Additionally, when set to ``absolute``, there is bonus effect of
significantly speeding up the task creation process as for very
large Dags.

The priority_weight parameter can be used in conjunction with :ref:concepts:pool.

.. note::

As most database engines are using 32-bit for integers, the maximum value for any calculated or
defined ``priority_weight`` is 2,147,483,647 and the minimum value is -2,147,483,648.

Custom Weight Rule

.. versionadded:: 2.9.0

You can implement your own custom weighting method by extending the PriorityWeightStrategy class and registering it in a plugin.

.. exampleinclude:: /../src/airflow/example_dags/plugins/decreasing_priority_weight_strategy.py :language: python :dedent: 0 :start-after: [START custom_priority_weight_strategy] :end-before: [END custom_priority_weight_strategy]

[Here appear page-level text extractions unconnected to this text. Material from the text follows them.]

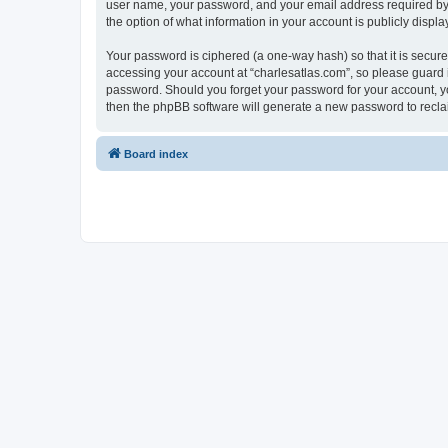
user name, your password, and your email address required by “c
the option of what information in your account is publicly displ
Your password is ciphered (a one-way hash) so that it is secu
accessing your account at “charlesatlas.com”, so please guard it
password. Should you forget your password for your account, yo
then the phpBB software will generate a new password to recla
Board index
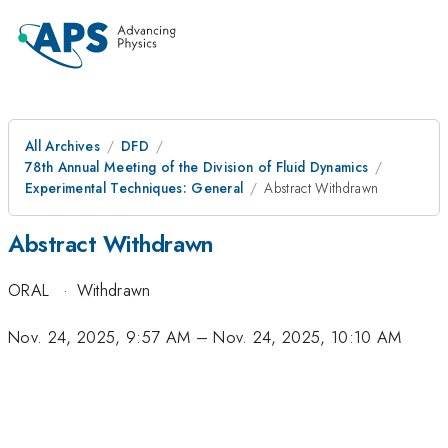
All Archives
DFD
78th Annual Meeting of the Division of Fluid Dynamics
Experimental Techniques: General
Abstract Withdrawn
Abstract Withdrawn
ORAL
·
Withdrawn
Nov. 24, 2025, 9:57 AM
–
Nov. 24, 2025, 10:10 AM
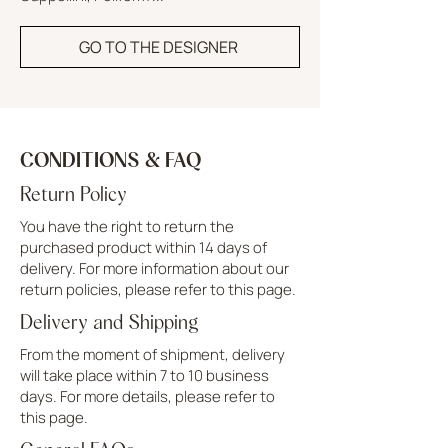
GO TO THE DESIGNER
CONDITIONS & FAQ
Return Policy
You have the right to return the
purchased product within 14 days of
delivery. For more information about our
return policies, please refer to this page.
Delivery and Shipping
From the moment of shipment, delivery
will take place within 7 to 10 business
days. For more details, please refer to
this page.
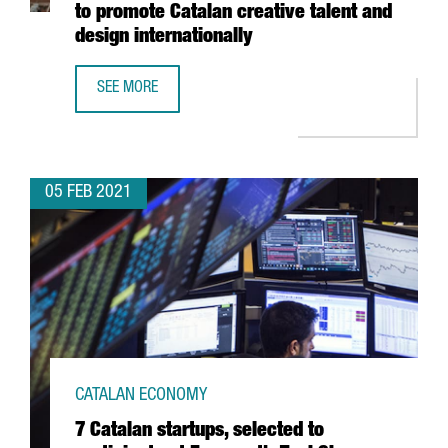
to promote Catalan creative talent and
design internationally
SEE MORE
THE BARCELONA DESIGN CENTRE LAUNCHES INSPIRED IN 
05 FEB 2021
CATALAN ECONOMY
7 Catalan startups, selected to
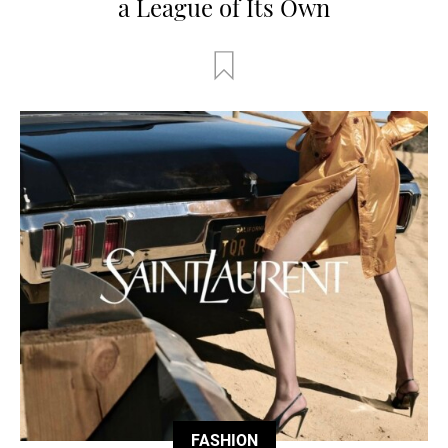
a League of Its Own
FASHION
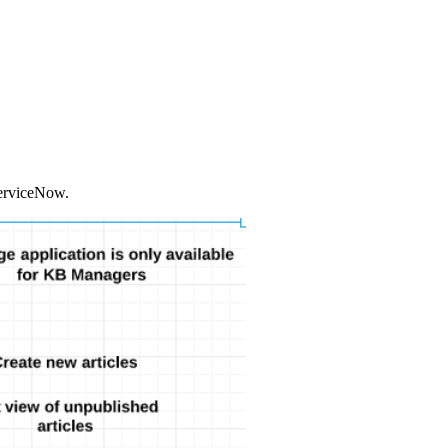
 ServiceNow.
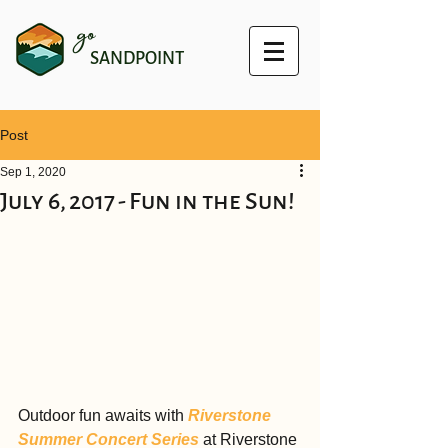
go
SANDPOINT
Post
Sep 1, 2020
July 6, 2017 - Fun in the Sun!
Outdoor fun awaits with 
Riverstone 
Summer Concert Series
 at Riverstone 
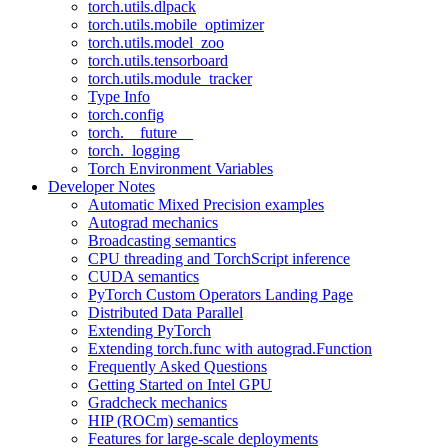
torch.utils.dlpack
torch.utils.mobile_optimizer
torch.utils.model_zoo
torch.utils.tensorboard
torch.utils.module_tracker
Type Info
torch.config
torch.__future__
torch._logging
Torch Environment Variables
Developer Notes
Automatic Mixed Precision examples
Autograd mechanics
Broadcasting semantics
CPU threading and TorchScript inference
CUDA semantics
PyTorch Custom Operators Landing Page
Distributed Data Parallel
Extending PyTorch
Extending torch.func with autograd.Function
Frequently Asked Questions
Getting Started on Intel GPU
Gradcheck mechanics
HIP (ROCm) semantics
Features for large-scale deployments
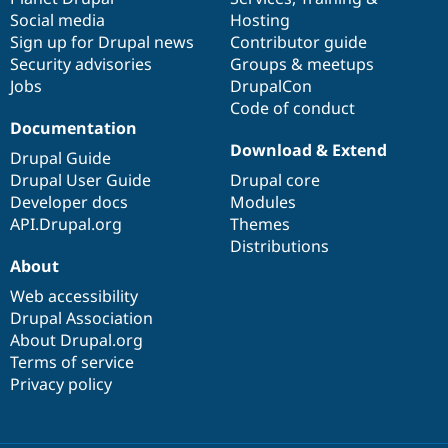
Social media
base
community
Hosting
Sign up for Drupal news
Contributor guide
Security advisories
Groups & meetups
Jobs
DrupalCon
Code of conduct
Documentation
Download & Extend
Drupal Guide
Drupal User Guide
Drupal core
Developer docs
Modules
API.Drupal.org
Themes
Distributions
About
Web accessibility
Drupal Association
About Drupal.org
Terms of service
Privacy policy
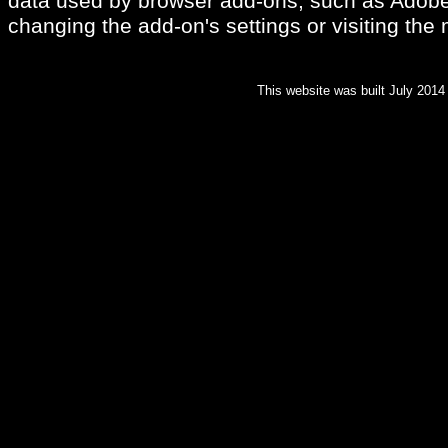
data used by browser add-ons, such as Adobe
changing the add-on's settings or visiting the
This website was built July 2014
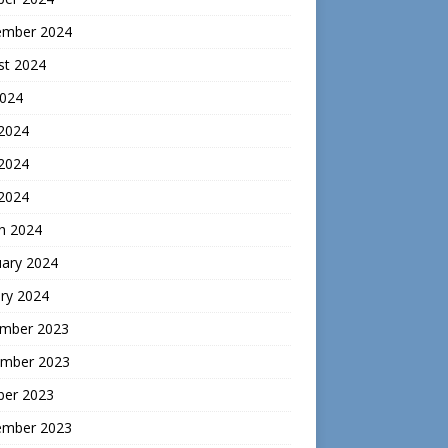
ember 2024
st 2024
2024
 2024
2024
 2024
h 2024
uary 2024
ry 2024
mber 2023
mber 2023
ber 2023
ember 2023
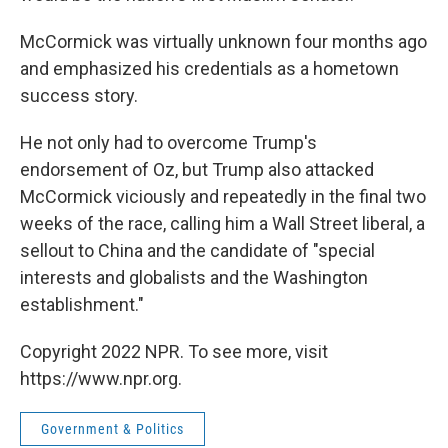
McCormick was virtually unknown four months ago
and emphasized his credentials as a hometown
success story.
He not only had to overcome Trump's
endorsement of Oz, but Trump also attacked
McCormick viciously and repeatedly in the final two
weeks of the race, calling him a Wall Street liberal, a
sellout to China and the candidate of "special
interests and globalists and the Washington
establishment."
Copyright 2022 NPR. To see more, visit
https://www.npr.org.
Government & Politics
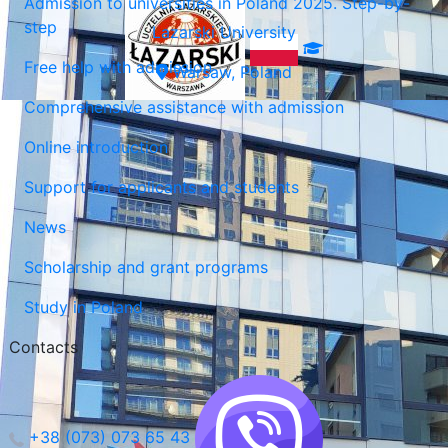
Admission to universities in Poland 2025. Step-by-
step
Lazarski University
Free help with admission
Warsaw, Poland
Comprehensive assistance with admission
Online introduction
Support for applicants and students
News
Scholarship and grant programs
Study in Poland
Contacts
+38 (073) 073 65 43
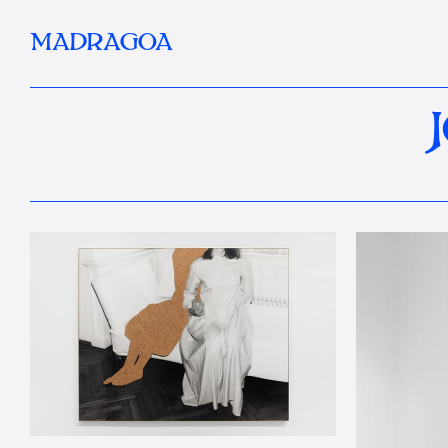
MADRAGOA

To check if the custom priority weight strategy is already available in Airflow, you can run the bash command airflow plugins. Then to use it, you can create an instance of the custom class and provide it in the weight_rule parameter of the task or provide the path of the custom class:

.. exampleinclude:: /../src/airflow/example_dags/example_custom_weight.py :language: python :dedent: 0 :start-after: [START example_custom_weight_dag] :end-before: [END example_custom_weight_dag]

After the Dag is running, you can check the priority_weight parameter on the task to verify that it is using the custom priority strategy rule.